#### Passage shown

Previews: 04 Oct 2018

“All the right votes, but not necessarily in the right order”

After last week’s tale of three cities, the three by-elections on 4th October 2018 are all in or based on towns. It’s a vintage week for octogenarian veterans of local government, as we discuss two Tory and one Labour defence in the eastern half of England. Read on…


Moor

Chesterfield council, Derbyshire; caused by the death of Labour councillor Keith Brown at the age of 62. He had served since 2011 for Moor ward, and was also a Chesterfield councillor for St Helen’s ward from 1983 to 1991. His working life was spent in social services: he had retired a few years ago from the adult care service of Derbyshire county council.

It’s Tory Conference week, so the obvious place to start is with, yes, a contest between Labour and the Liberal Democrats. We’re in Chesterfield, the largest town (as opposed to city) in Derbyshire; this is an old market town which became an industrial centre during the Industrial Revolution. There was lots of coal under Chesterfield, and associated industries grew up taking advantage of the raw material and the transport links offered by the River Rother, the Chesterfield Canal and the railways. One of those industries was a large glassworks on Lockford Lane, located in the Whittington Moor area a mile or two north of the town centre. The glass factory closed in the early 2000s and the site has since been redeveloped: it’s now home to a supermarket and the Proact Stadium, which since 2010 has been the home ground of Chesterfield FC. Overlooking this from the west is a rather deprived ward, although not by any means the worst-off area of town.

########
#### Supplied information

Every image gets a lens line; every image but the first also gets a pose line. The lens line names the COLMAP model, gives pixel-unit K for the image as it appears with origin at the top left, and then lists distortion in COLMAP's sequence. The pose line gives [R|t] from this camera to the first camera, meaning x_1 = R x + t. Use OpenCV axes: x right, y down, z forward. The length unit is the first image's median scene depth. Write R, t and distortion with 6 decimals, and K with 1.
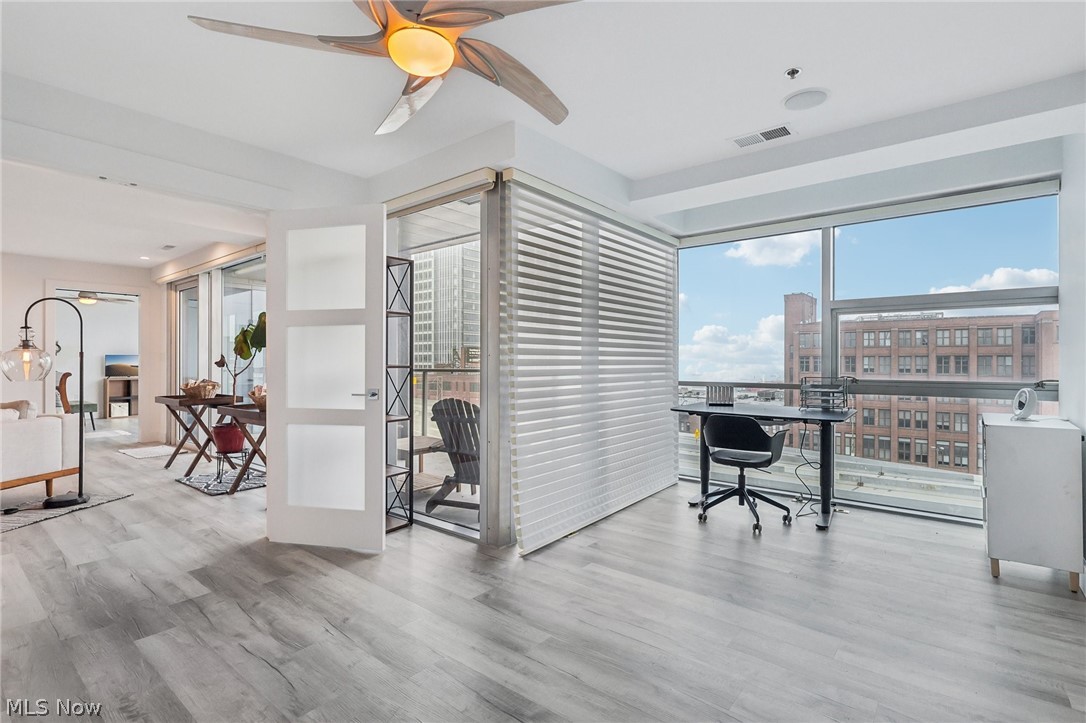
lens RADIAL K [[513.9, 0, 543.0], [0, 513.9, 361.5], [0, 0, 1]] dist [0.003884, 0.000592]
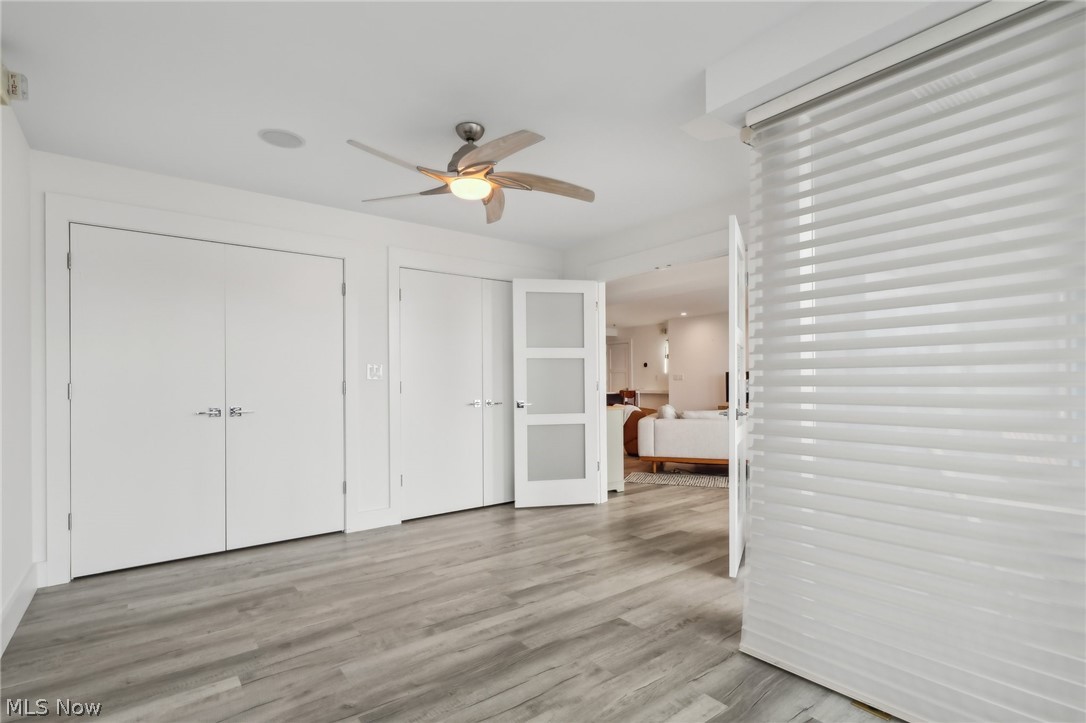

########

**Check your understanding:**
a - From the by-election preview, list the transport links that associated industries in Chesterfield took advantage of.
b - Answer these from the by-election preview, marking each answer to match:
(i) At what age did Keith Brown die?
(ii) Which ward did he represent on Chesterfield council from 1983 to 1991?
(iii) Since what year has the Proact Stadium been Chesterfield FC's home ground?
c - Reproduce the stretch of the by-election preview from "Chesterfield council, Derbyshire;" through "Derbyshire county council.", switching "social services" to "local housing".

**Answers for each item:**
a -
- The River Rother
- The Chesterfield Canal
- The railways

b -
(i) 62
(ii) St Helen's ward
(iii) 2010

c -
Chesterfield council, Derbyshire; caused by the death of Labour councillor Keith Brown at the age of 62. He had served since 2011 for Moor ward, and was also a Chesterfield councillor for St Helen’s ward from 1983 to 1991. His working life was spent in local housing: he had retired a few years ago from the adult care service of Derbyshire county council.